Covid-19 insolvency update: current environment
Updated guidance on insolvency law.
As mentioned in our update dated (30/03/20) the UK government has announced amendments to certain aspects of insolvency law, designed to enable businesses which have been adversely affected by the coronavirus outbreak to continue trading while they explore options for rescue or to restructure.
In response to the warning from the Office for Budget Responsibility that the economy could shrink by up to 35% if the current lockdown restrictions remain in force until June, the Government has reiterated that it will continue do it all can to support the economy and keep people employed. Whilst we can expect further measures/assistance to be announced in the coming days it remains to be seen whether this will address the challenges being faced by the significant number of businesses in distress across many sectors.
Business failures are increasing and cash flow problems will inevitably arise in July, August and September when the furlough scheme stops and as business grapples with the scale of the lock down and its consequences.
Proposed New Moratorium - not yet in force
The Government is also expecting to legislate for a new moratorium of up to 90 days. This would grant all companies (not simply those facing Covid-19-related liquidity issues) time and “breathing space” to seek a rescue or to restructure and prevent creditors from enforcing debts during that period without necessarily entering into a formal insolvency process. There will also be protection of companies’ access to supplies and the ability to access new funding during the moratorium to facilitate continued trading and job protection.
This is the latest step on government plans for new restructuring procedures which were the subject of a consultation in 2016 before being refined and announced as prospective reforms in August 2018. Although the current crisis appears to be a catalyst for getting the reforms onto the statute book, it has not yet been clarified when the new moratorium will come into force and it is also unclear as to the extent the law will differ from the previous proposals. This includes uncertainty over whether the moratorium will be available to companies that are already insolvent, as opposed to the original proposal that they are solvent but are facing issues that are likely to lead to insolvency and which could be resolved through a restructuring which is likely to be deliverable. In order to prevent companies from abusing the process, there ought to be a requirement that the company should be capable of paying any debts which arise during the moratorium period. However, such a similar requirement in the current environment might severely limit the utility of the tool to companies facing serious cashflow problems as a result of the Covid-19 lockdown.
The Government also stated previously that the measures will protect companies’ supplies to enable them to continue trading during the moratorium.
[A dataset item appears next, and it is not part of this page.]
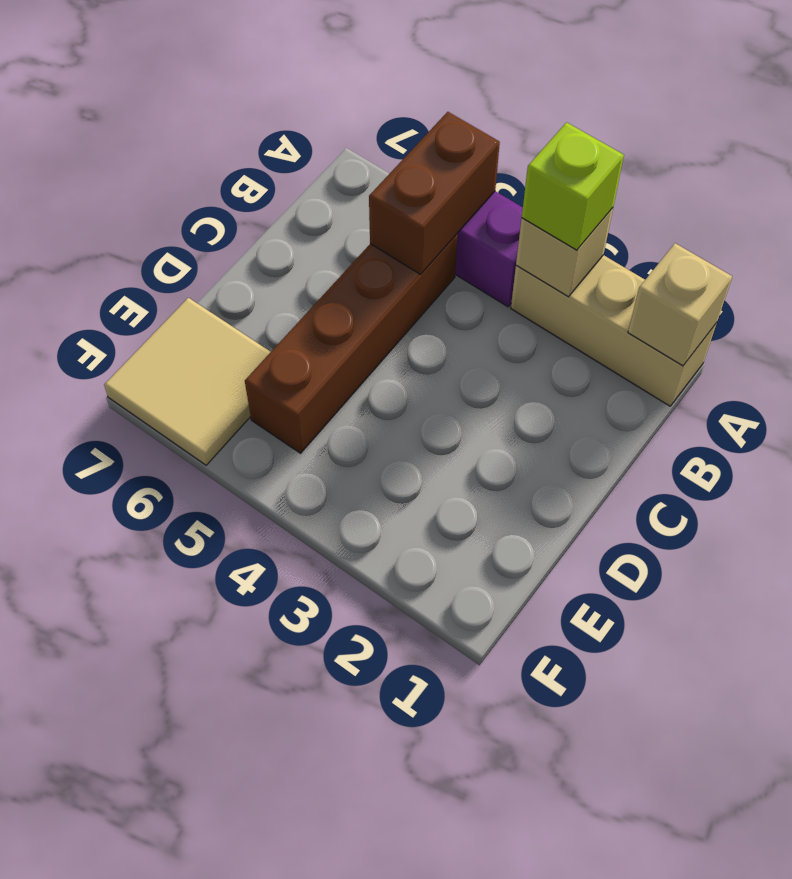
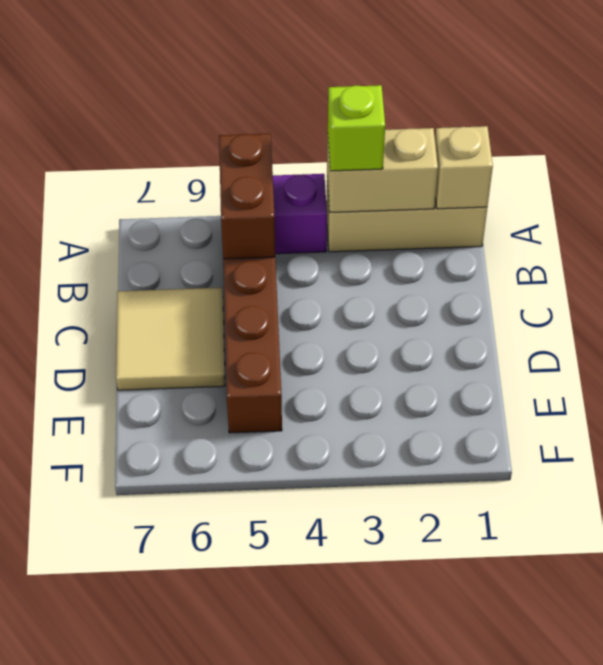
tan 1x1 brick [516,208,613,297] -> tan 1x2 brick [327,128,438,212]
tan 2x2 tile [104,298,270,465] -> tan 2x2 tile moved to [116,288,225,390]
It is not yet certain whether the changes would include a prohibition preventing suppliers from enforcing certain contractual termination clauses (ipso facto or termination for insolvency clauses) during the moratorium. Whilst landlords have long been prevented from terminating "supply" under the Administration moratorium, such an extension to trade suppliers would be completely new.
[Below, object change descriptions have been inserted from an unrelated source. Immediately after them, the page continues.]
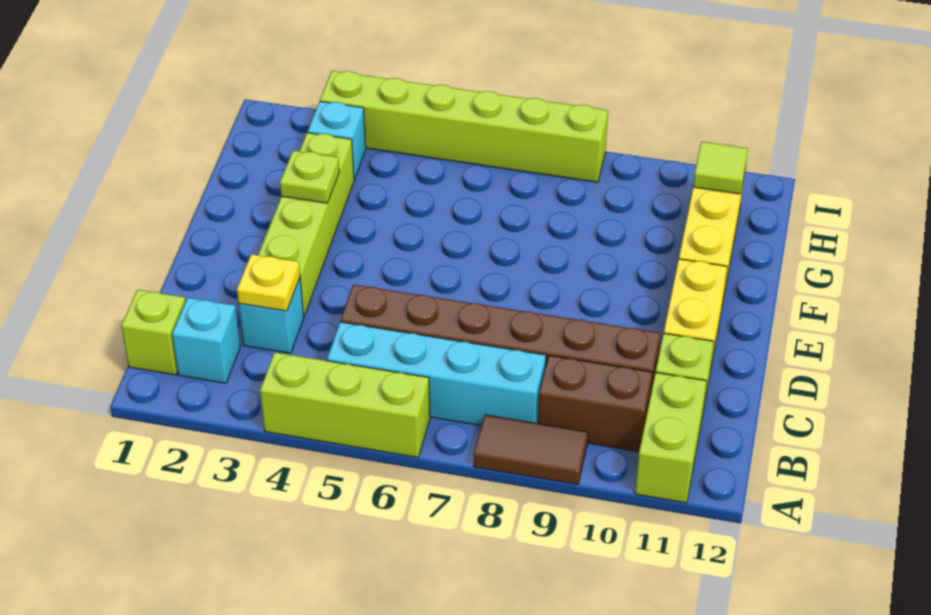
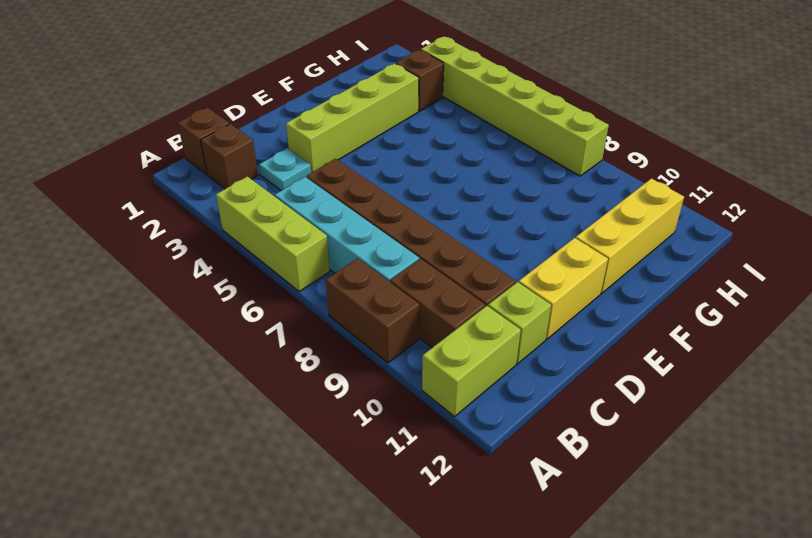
brown 1x2 tile [474,415,588,485] -> brown 1x2 brick [326,258,419,363]
lime 1x1 brick [121,290,186,375] -> brown 1x1 brick [178,108,229,174]
cyan 1x1 brick [172,298,240,383] -> brown 1x1 brick [201,124,258,189]
cyan 1x1 brick [239,278,304,353] -> cyan 1x1 plate [259,148,311,191]
yellow 1x1 plate [237,254,300,311] -> none
lime 1x1 plate [280,151,339,203] -> none
cyan 1x1 brick [308,101,366,179] -> brown 1x1 brick [396,50,444,111]
lime 1x1 tile [693,142,748,194] -> none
Another issue, and particular concern for banks and lenders, is how the moratorium would be regulated to prevent abuse and how existing secured lenders will be protected should companies be able to obtain additional funding during the moratorium.
In the current circumstances, through speaking with clients and insolvency practitioners, it appears that many creditors are choosing to reserve but not to enforce their rights against companies specifically affected by Covid-19, considering both the risk of reputational damage and the possibility that recoveries from enforcement action are likely to be severely reduced whilst the economy is frozen and asset values depressed. Companies might also find lenders willing to renegotiate existing debt packages during the crisis in light of other Government measures and guidance.
The Insolvency Court
Against this backdrop the Court has taken steps to ensure that winding up petitions can still be pursued by creditors in accordance with emergency procedures for the management of insolvency cases. Under the new Temporary Insolvency Practice Direction, all winding up petitions due to have been heard before 21 April 2020 are adjourned and relisted into bulk remote hearings to be conducted via video conference.
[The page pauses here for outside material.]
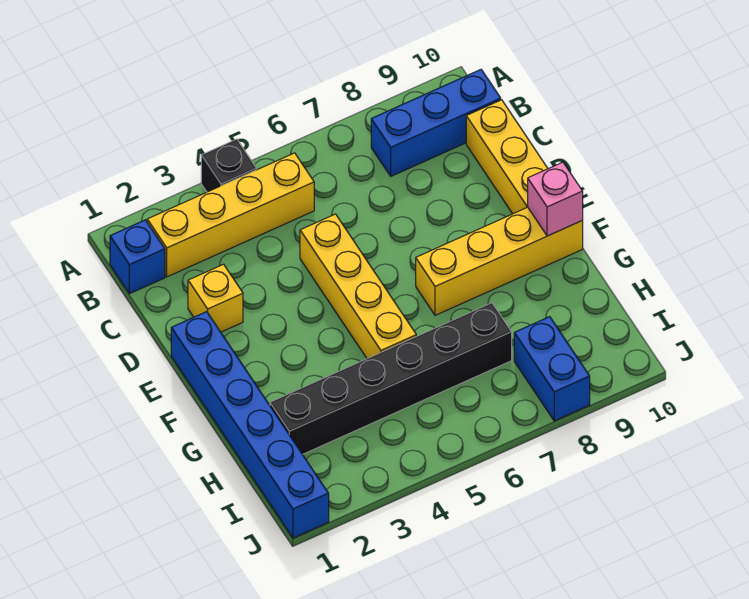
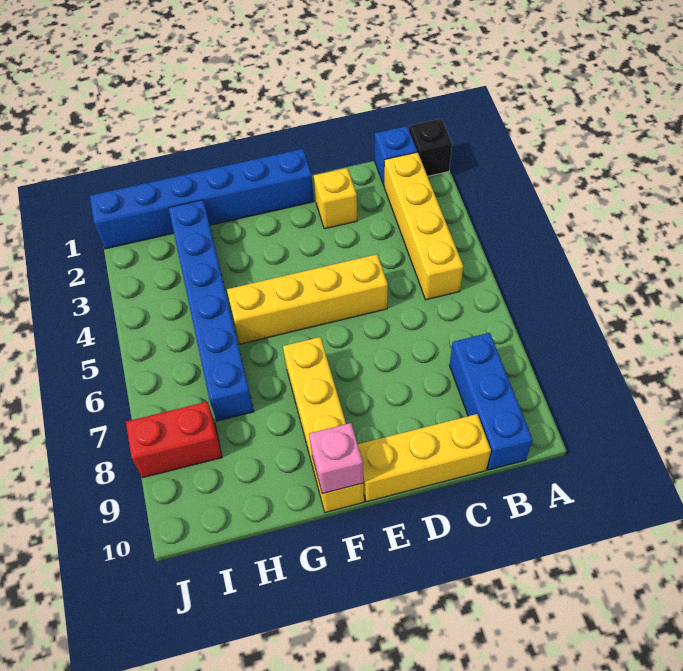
black 1x1 brick [201,139,256,192] -> black 1x1 brick moved to [409,119,452,176]
black 1x6 brick [270,303,512,454] -> blue 1x6 brick [169,200,254,421]
blue 1x2 brick [514,317,590,421] -> red 1x2 brick [126,402,222,478]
Cases are already being relisted and heard in this manner. Both creditors and debtors should note that, for the time being at least, petitions can still be presented and will be heard by the Court, albeit subject to inevitable delays (even for urgent cases). Petitions will still be published in The Gazette, and with it the risk of bank accounts being frozen which can be terminal for a business at any time, let alone during this crisis. Any recipient of a petition, or even a threat from a creditor to present the same, should seek urgent legal advice in relation to the petition but also the potential applicability of new insolvency protection.
While the previous announcement sends positive signals to directors of businesses under immense pressure due to the Covid-19 outbreak, we still await Government detail, particularly with regard to the proposed moratorium (and restructuring plan) proposals.
We expect new information regarding the above issues this week and will publish further updates as this becomes available.